Das Material lieferte das Lippstädter Marmorwerkes Friedrich Kienemund. Es besteht aus verschiedenem Gesteinsarten mit den phantastischen Namen Isola–Santa, Verona–Rot sowie Giallo Siena.

Weil das Motiv niemals im Fokus des Gemeindelebens stand, ist auch niemandem aufgefallen, dass es mit einem besonderen Effekt versehen werden sollte: Im Zentrum des Kreuzes befindet sich ein Halbedelstein, der aus einer Höhlung heraus nach draußen aufblitzt, wenn er denn mit einem Punkt-Strahler angeleuchtet wird. Die Elektro-Installation ist seit Anbeginn vorhanden; aber bis zur Anbringung des entsprechenden Leuchtmittels hat bisher die Gelegenheit gefehlt. Der 50. Jahrestag kommt da gerade recht. Im Trubel des Festes mag mancher einmal nach dem dann endlich fertigen Kunstwerk sehen. Dass sehr viele unterschiedliche Menschen unter der Gnade Gottes zum Kreuz der Erlösung wandern, dafür steht das Haus bis heute. Menschen aus mehreren Generationen zogen ein und zogen aus. Sie verbinden schöne Erinnerungen an besondere Stunden der eigenen Kindheit und Jugend dort. Nun haben wir unter unserem Dach die „Zions-Gemeinde“ zu Gast, deren Mitglieder von weither aus dem Osten gekommen sind, um ihr Leben in Freiheit zu gestalten.
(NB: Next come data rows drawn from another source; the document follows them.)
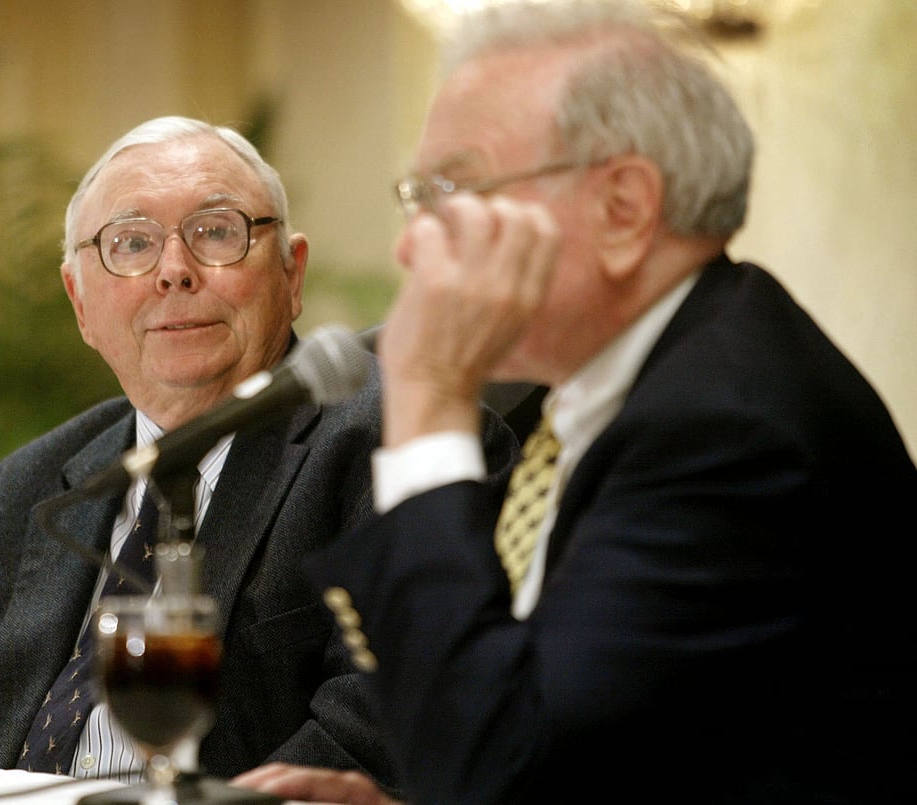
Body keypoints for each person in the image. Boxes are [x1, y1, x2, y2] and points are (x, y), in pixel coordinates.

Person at [233, 1, 917, 803]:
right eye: (417, 196)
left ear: (623, 209)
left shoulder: (726, 426)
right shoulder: (649, 382)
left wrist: (429, 400)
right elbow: (578, 747)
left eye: (454, 190)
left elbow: (495, 764)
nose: (412, 244)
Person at [0, 115, 515, 792]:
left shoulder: (397, 445)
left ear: (292, 273)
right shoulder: (13, 499)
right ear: (80, 302)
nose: (174, 272)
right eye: (132, 243)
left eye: (216, 232)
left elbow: (382, 727)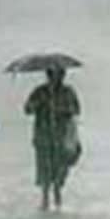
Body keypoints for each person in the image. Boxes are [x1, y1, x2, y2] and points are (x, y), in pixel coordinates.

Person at [24, 66, 81, 211]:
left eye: (60, 75)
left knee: (61, 167)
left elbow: (76, 110)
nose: (57, 78)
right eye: (53, 75)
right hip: (43, 136)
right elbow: (27, 109)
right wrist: (38, 104)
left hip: (61, 136)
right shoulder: (40, 92)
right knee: (44, 168)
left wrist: (62, 110)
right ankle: (45, 199)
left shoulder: (68, 92)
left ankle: (57, 195)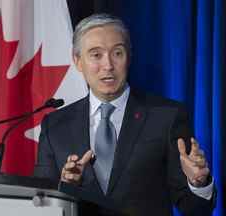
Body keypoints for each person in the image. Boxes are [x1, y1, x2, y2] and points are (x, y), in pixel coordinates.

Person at [34, 13, 215, 215]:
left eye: (117, 53)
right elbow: (41, 204)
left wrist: (198, 182)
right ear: (77, 61)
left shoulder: (167, 117)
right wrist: (66, 187)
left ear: (129, 57)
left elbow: (196, 209)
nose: (108, 65)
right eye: (96, 55)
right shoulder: (55, 125)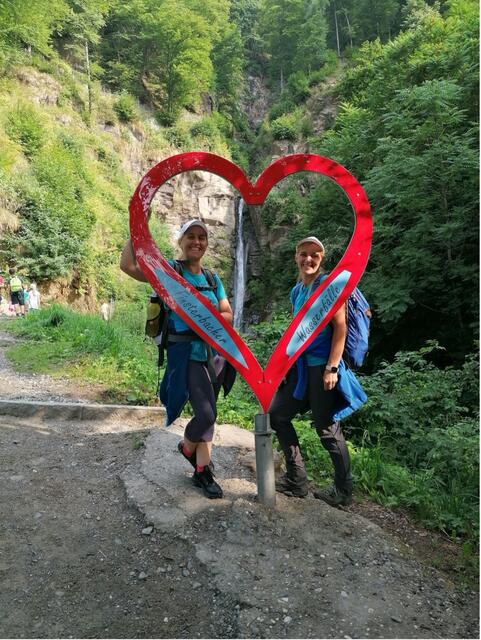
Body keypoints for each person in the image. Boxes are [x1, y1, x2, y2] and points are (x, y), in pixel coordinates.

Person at [120, 219, 235, 499]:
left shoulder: (212, 278)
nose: (197, 242)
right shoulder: (170, 271)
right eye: (191, 236)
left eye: (202, 237)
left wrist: (207, 320)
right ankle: (187, 447)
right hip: (185, 355)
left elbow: (228, 314)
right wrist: (137, 227)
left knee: (207, 413)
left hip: (213, 356)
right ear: (181, 242)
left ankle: (201, 470)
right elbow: (129, 267)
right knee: (207, 414)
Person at [269, 236, 367, 506]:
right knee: (277, 415)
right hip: (299, 368)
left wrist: (332, 368)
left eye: (314, 255)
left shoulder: (328, 287)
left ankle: (343, 490)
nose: (308, 259)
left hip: (322, 367)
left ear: (321, 259)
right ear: (296, 257)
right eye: (303, 254)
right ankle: (296, 480)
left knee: (325, 427)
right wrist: (285, 366)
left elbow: (341, 328)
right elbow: (295, 334)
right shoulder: (297, 291)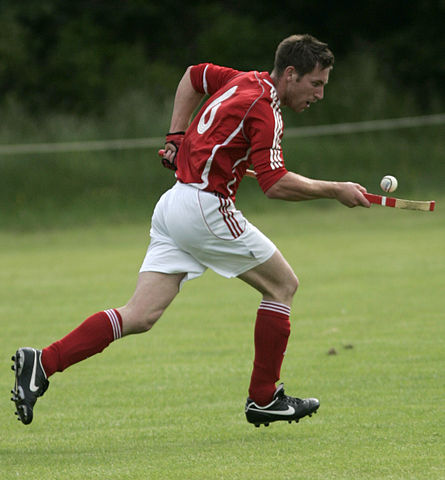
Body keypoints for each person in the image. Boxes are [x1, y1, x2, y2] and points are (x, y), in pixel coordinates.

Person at [11, 34, 370, 428]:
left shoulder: (242, 80)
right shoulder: (265, 109)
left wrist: (175, 136)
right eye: (315, 84)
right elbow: (275, 183)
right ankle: (263, 398)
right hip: (204, 207)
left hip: (175, 205)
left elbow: (194, 75)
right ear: (290, 74)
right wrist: (334, 190)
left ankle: (42, 362)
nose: (319, 94)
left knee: (140, 315)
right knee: (283, 285)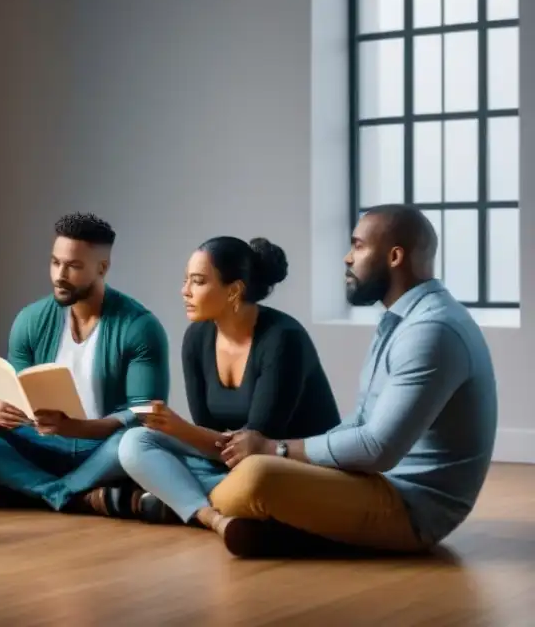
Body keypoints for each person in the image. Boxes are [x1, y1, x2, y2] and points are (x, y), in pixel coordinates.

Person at [201, 205, 497, 557]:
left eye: (357, 246)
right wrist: (289, 456)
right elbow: (359, 422)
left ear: (395, 256)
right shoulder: (402, 319)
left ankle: (193, 505)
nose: (346, 258)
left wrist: (274, 449)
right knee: (245, 465)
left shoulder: (431, 330)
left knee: (256, 476)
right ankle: (226, 512)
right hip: (375, 483)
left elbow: (377, 449)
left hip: (410, 508)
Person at [0, 212, 170, 516]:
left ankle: (25, 489)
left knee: (139, 440)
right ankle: (72, 495)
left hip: (101, 450)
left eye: (74, 266)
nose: (60, 275)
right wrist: (6, 409)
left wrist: (79, 427)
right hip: (39, 444)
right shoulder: (31, 319)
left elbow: (145, 413)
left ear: (102, 268)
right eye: (55, 262)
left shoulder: (139, 327)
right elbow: (20, 391)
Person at [118, 236, 341, 525]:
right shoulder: (196, 338)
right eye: (186, 280)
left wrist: (181, 430)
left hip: (288, 466)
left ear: (234, 290)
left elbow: (256, 445)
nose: (184, 291)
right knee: (135, 442)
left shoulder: (284, 339)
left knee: (253, 476)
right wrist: (179, 431)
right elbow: (210, 436)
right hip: (229, 463)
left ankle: (179, 499)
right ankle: (209, 513)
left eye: (197, 282)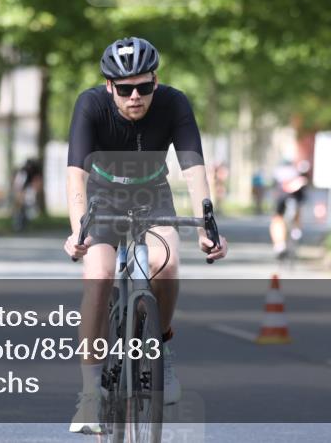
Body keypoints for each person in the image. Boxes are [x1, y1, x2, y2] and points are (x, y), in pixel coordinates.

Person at [63, 36, 228, 434]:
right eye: (124, 89)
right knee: (98, 275)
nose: (135, 96)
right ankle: (89, 394)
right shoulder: (91, 106)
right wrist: (77, 230)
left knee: (165, 264)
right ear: (109, 87)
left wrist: (208, 224)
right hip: (102, 197)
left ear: (156, 80)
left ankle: (161, 346)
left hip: (152, 194)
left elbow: (192, 168)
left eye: (144, 86)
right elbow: (76, 175)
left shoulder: (174, 103)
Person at [270, 158, 309, 260]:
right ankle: (296, 230)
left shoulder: (277, 172)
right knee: (298, 209)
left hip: (282, 196)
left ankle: (279, 245)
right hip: (295, 197)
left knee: (277, 219)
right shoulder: (297, 172)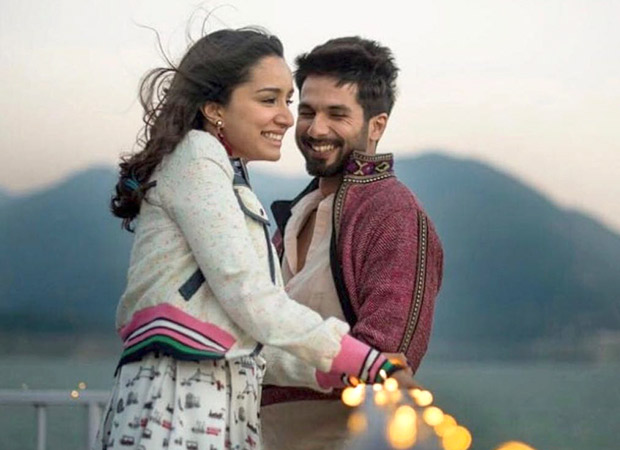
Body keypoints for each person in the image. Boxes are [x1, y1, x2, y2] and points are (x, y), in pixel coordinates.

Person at [93, 28, 413, 450]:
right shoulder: (197, 158)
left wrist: (331, 370)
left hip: (216, 403)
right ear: (215, 108)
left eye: (287, 101)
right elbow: (251, 296)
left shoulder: (228, 178)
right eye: (268, 100)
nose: (287, 118)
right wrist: (368, 362)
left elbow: (246, 332)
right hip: (178, 406)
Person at [260, 37, 444, 450]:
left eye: (337, 114)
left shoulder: (395, 216)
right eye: (307, 112)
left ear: (376, 125)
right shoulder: (297, 212)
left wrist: (248, 354)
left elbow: (386, 357)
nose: (316, 129)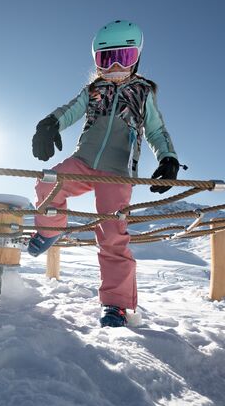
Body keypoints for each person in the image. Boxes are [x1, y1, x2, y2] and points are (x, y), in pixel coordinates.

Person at [29, 20, 180, 327]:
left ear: (136, 59)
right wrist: (48, 124)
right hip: (83, 162)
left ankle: (116, 304)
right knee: (49, 182)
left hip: (117, 172)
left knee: (112, 236)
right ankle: (50, 229)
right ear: (96, 62)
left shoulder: (142, 92)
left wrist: (167, 159)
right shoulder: (93, 90)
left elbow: (156, 130)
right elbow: (69, 110)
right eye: (105, 59)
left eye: (122, 57)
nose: (113, 66)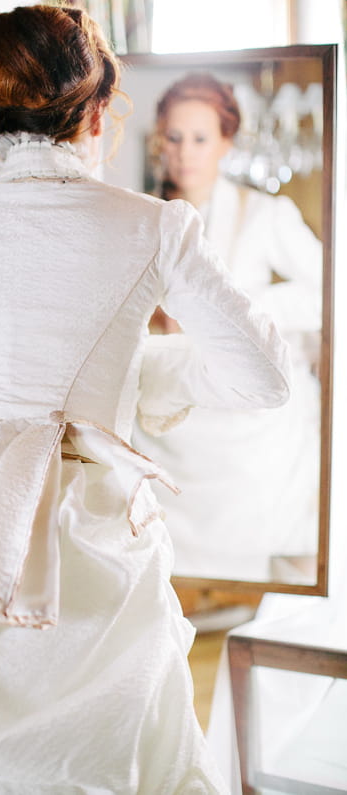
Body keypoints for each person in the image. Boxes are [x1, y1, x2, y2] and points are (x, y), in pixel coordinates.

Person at [0, 9, 290, 794]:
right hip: (88, 532)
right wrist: (141, 380)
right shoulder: (155, 226)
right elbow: (262, 377)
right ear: (99, 111)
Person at [135, 72, 322, 585]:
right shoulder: (139, 216)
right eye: (174, 138)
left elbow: (330, 288)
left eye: (200, 139)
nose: (185, 153)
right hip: (169, 417)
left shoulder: (267, 214)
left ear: (226, 143)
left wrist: (247, 311)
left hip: (247, 432)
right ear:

Mehrmals gewährten wir Kirchenasyl in diesen Räumen. Die Dankbarkeit dafür ist immer noch spürbar. Das Haus hat gedient als Wahllokal, um ortsnah den Menschen ihre Verantwortung in Gesellschaft und Politik zu ermöglichen. Und um Haaresbreite wäre eine weitere Nutzung in Frage gekommen: Wir waren vorgesehen als das „betriebliche Impfzentrum“ der Lippischen Landeskirche! Ganz am Ende war das Haus für diesen Zweck nicht mehr nötig. Und es mag die Zeit ja kommen, dass kirchliche Immobilien abgesehen von den Kirchen nicht mehr gebraucht werden. Aber einstweilen heißt es: Gut, dass wir dieses Haus noch haben! So haben wir ein Dach über dem Kopf, wenn wir unser Gemeindefest feiern.